GREATEST / H.R. GIGER
What is influence? Forget influencer culture. I’m talking about the way art shapes society and how aesthetics enter the collective unconscious. While the gatekeepers of the art world like to pretend that culture happens in a vacuum, they often fail to acknowledge the impact of underlying subcultures and the potency of an artist’s community.
The epitome of an artist’s artist, the late H.R. Giger achieved cult status over the years for his hauntingly dystopian and sci-fi imagery, culminating in his concept design for Ridley Scott’s groundbreaking 1979 horror film, Alien. Today, his influence stretches far and wide, palpable as much in Chris Cunningham’s grotesquely surrealist music videos as in the hallucinatory collages of renowned artist Sterling Ruby. As someone who’s been obsessed with Giger since I was a kid, it was surreal to find myself working closely with his estate on a series of projects celebrating his legacy, while attempting to bridge the gap between his often misunderstood body of work and the fine art world’s perception of him.

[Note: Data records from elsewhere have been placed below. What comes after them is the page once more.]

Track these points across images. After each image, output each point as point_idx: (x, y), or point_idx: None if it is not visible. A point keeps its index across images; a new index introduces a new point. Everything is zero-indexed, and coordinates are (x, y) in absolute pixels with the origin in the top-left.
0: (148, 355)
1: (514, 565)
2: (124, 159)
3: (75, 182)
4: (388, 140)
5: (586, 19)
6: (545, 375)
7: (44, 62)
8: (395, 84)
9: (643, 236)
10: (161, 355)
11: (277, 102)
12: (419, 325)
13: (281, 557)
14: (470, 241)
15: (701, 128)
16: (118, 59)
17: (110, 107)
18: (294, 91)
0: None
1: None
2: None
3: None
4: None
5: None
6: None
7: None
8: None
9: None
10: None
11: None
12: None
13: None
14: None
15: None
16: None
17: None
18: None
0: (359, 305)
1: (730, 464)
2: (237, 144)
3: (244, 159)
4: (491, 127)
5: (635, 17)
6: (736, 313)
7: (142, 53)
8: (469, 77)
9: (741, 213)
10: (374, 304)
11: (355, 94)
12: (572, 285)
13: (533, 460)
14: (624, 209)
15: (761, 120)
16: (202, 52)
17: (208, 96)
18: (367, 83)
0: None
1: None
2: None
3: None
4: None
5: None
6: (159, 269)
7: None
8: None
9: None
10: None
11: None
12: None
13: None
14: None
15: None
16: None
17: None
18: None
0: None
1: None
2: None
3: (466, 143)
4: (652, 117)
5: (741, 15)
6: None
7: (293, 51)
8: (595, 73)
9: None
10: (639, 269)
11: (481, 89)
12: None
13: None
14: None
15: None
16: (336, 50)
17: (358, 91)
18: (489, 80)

In 2019, an exhibition-meets-wunderkammern at Milan’s Spazio Maiocchi displayed an expansive array of mediums utilized by Giger across his practice, including furniture, prints, paintings and sculptures. In 2020, a two-artist exhibition in Tokyo and Osaka, co-curated by Shinji Nanzuka, brought together the work of Giger and Japanese artist Hajime Sorayama over their shared fascination with the post-human. In 2021, KooKoo 1981 captured the alchemy between Giger and Debbie Harry, the frontwoman and lead vocalist of legendary New Wave band Blondie. And earlier this year, HRGNYC at LOMEX Gallery explored the artist’s relationship with the gothic urban landscape of New York City and the countercultural fabric of Downtown.
This string of projects I’ve curated further revealed how Giger’s daunting vision of death and futurism, exemplified by a world of brutal industrialism and occult majesty, has connected emotionally with a new generation, opening itself up to another era of interpretation and meaning. Selected from the artist’s personal archives, the Polaroids printed in these pages—which the artist often customized by scratching, painting and drawing over—provide a rare and intimate access to Giger’s charismatic presence and creative process, combining design, horror, fetish, pop and an inscrutable, iconoclastic sense of humor.